Lecture 6:
Texturing Part II:
Texture Compression

Visual Computing Systems
CMU 15-869, Fall 2013
Review: mechanisms to reduce aliasing in the graphics pipeline

- When sampling visibility?
  - Supersampling: sample signal densely (multiple times per pixel)

- When sampling shading? (appearance)
  - Prefiltering: remove high frequencies from texture signal prior to shading
Review: operations in a texture fetch

For each texture fetch in a shader program:

1. Compute du/dx, du/dy, dv/dx, dv/dy differentials from quad fragment
2. Compute mip-map level: d (for tri-linear filtering)
3. Convert normalized texture coordinate uv to texel coordinates: tu, tv
4. Compute required texels **
5. If texture data in filter footprint (eight texels for trilinear filtering) is not in cache
   - Load texel data from DRAM
   - Decompress texel data
6. Perform tri-linear interpolation according to (tu, tv, d) to get filtered texture sample

A texture fetch involves both data access and also significant amounts of computation: all modern GPUs have dedicated fixed-function hardware support for texture sampling and texture decompression.

** May involve wrap, clamp, etc. of texel coordinates according to sampling mode configuration
What type of data reuse does a texture cache capture?

- **Spatial locality, not temporal locality**
  - The same texels are required to filter texture fetches from adjacent fragments (due to overlap of filter support regions)
  - Little-to-no temporal locality within a fragment shader (little reason for a shader to access the same part of the texture map twice)

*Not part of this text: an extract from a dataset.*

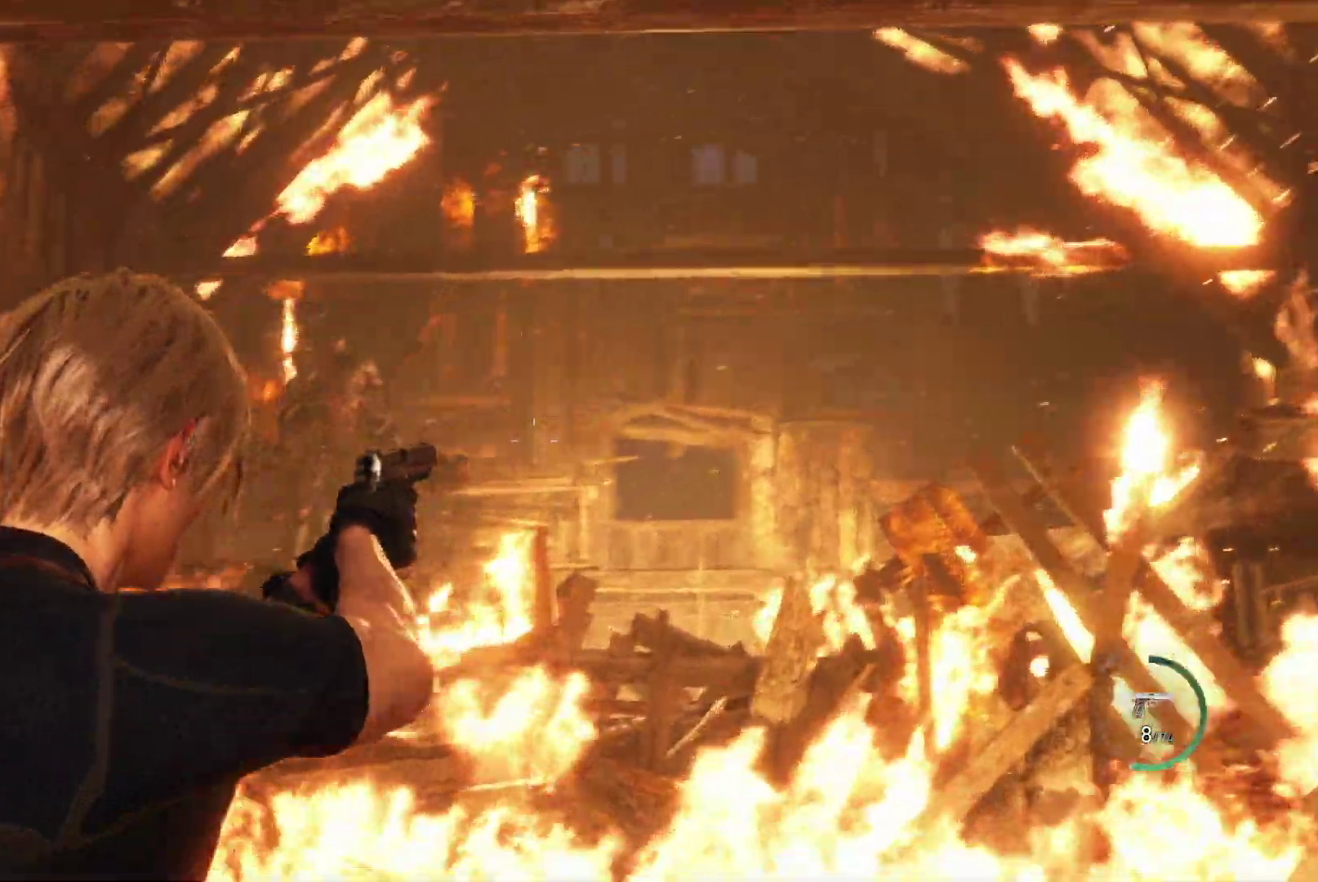
{"dt_ms": 500, "buttons": ["L2"], "left_stick": "center", "right_stick": "down", "events": [[83, "R2", "down"], [183, "R2", "up"], [300, "right_stick", "down"]]}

Figure shows filter support regions from texture fetches from four adjacent fragments.
Texture data access characteristics

- Key metric: unique texel to fragment ratio
  - Number of unique texels accessed when rendering a scene divided by number of fragments processed [see Igeny reading for stats: often less than < 1]
  - What is the worst case ratio? (assuming trilinear filtering)
  - How can incorrect computation of texture miplevel (d) affect this?

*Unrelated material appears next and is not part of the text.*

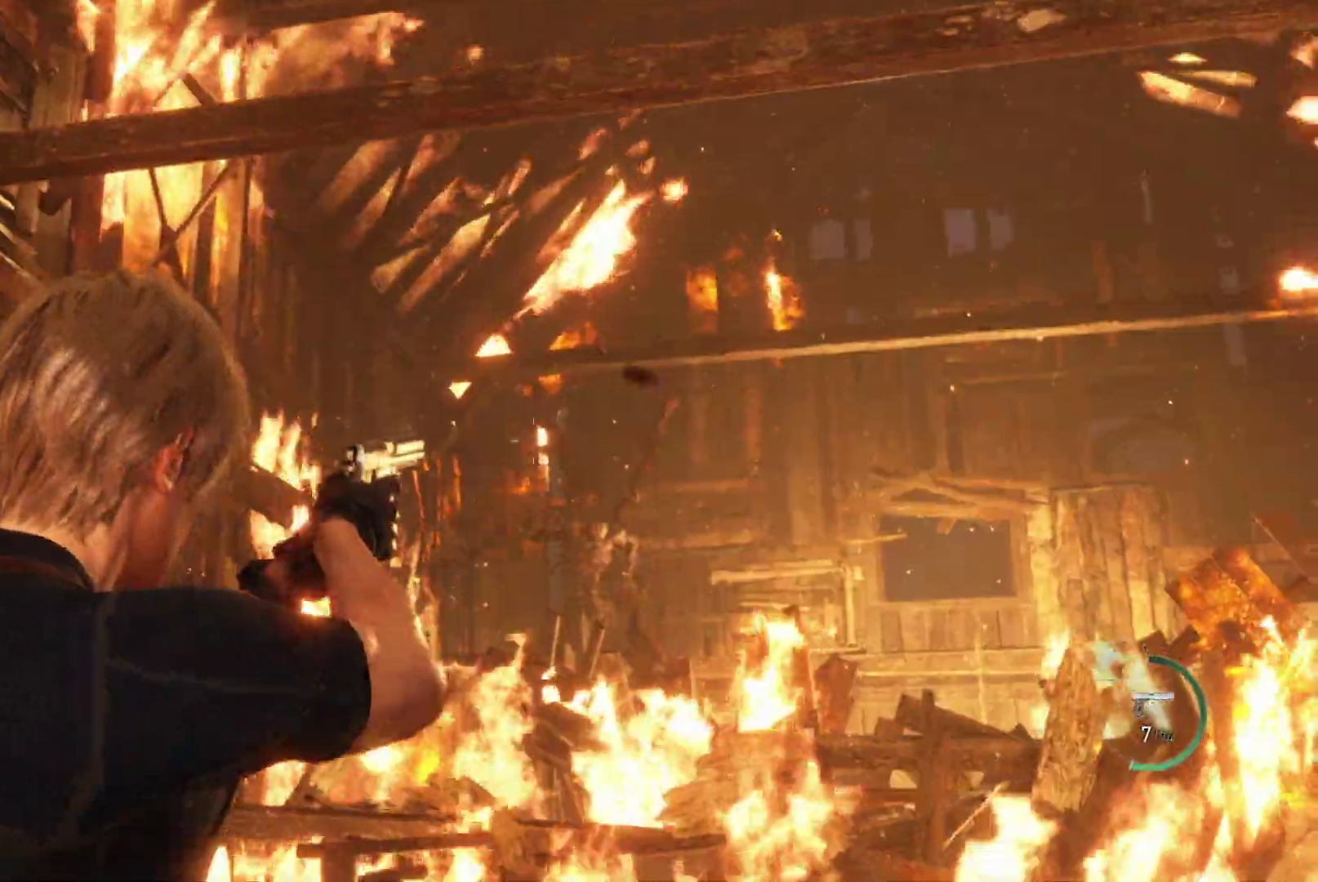
{"dt_ms": 1000, "buttons": [], "left_stick": "center", "right_stick": "left"}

- In practice, caching behavior is good, but not CPU workload good
  - [Montrym & Moreton 95] design for 90% hits
  - Why? (only so much spatial locality)

- Implications
  - GPU must have solution for memory access latency
  - GPU must provide high memory bandwidth for texture data access
  - GPU must reduce its bandwidth requirements using texture compression
Texture compression
Texture compression

- Goal: reduce bandwidth requirements of texture access
- Texture is read-only data
  - Compression can be performed offline, can take significantly longer than decompression
  - Lossy compression schemes are permissible

- Design requirements
  - Support random texel access (constant time access to any texel)
  - High performance decompression
  - Simple algorithms (low-cost hardware implementation)
  - High compression ratio
  - High visual quality
Simple scheme: color palette (indexed color)

- Lossless (if images contain small number of unique colors)

Color palette (eight colors)

Image encoding in this example:
3 bits per pixel + eight RGB values in palette (8x24 bits)
Per-block palette

- Block-based compression scheme on 4x4 pixel blocks
  - Idea: there might be many colors across entire image, but can approximate all values in any 4x4 pixel region using only a few unique colors

- Per-block palette (e.g., four colors in palette)
  - 12 bytes for palette (assume 24 bits per RGB color: 8-8-8)
  - 2 bits per pixel (4 bytes for per-pixel indices)
  - 16 bytes (3x compression on original data: 16x3=48 bytes)

- Can we do better?
S3TC
(Called BC1 or DXTC by Direct3D)

- Palette of four colors encoded in two bytes:
  - Two low-precision base colors: $C_0$ and $C_1$ (2 bytes each: RGB 5-6-5 format)
  - Other two colors computed from base values
    - $\frac{1}{3}C_0 + \frac{2}{3}C_1$
    - $\frac{2}{3}C_0 + \frac{1}{3}C_1$

- Total footprint of 4x4 pixel block: 8 bytes
  - 4 bpp, 6:1 compression ratio (fixed ratio: independent of data values)

- S3TC assumption:
  - All pixels in a 4x4 block lie on a line in RGB color space

- Additional mode:
  - If $C_0 < C_1$, then third color is $\frac{1}{2}C_0 + \frac{1}{2}C_1$ and fourth color is transparent black
S3TC artifacts

Original data

Compressed result

Cannot interpolate red and blue to get green (here compressor chose blue and yellow as base colors to minimize overall error)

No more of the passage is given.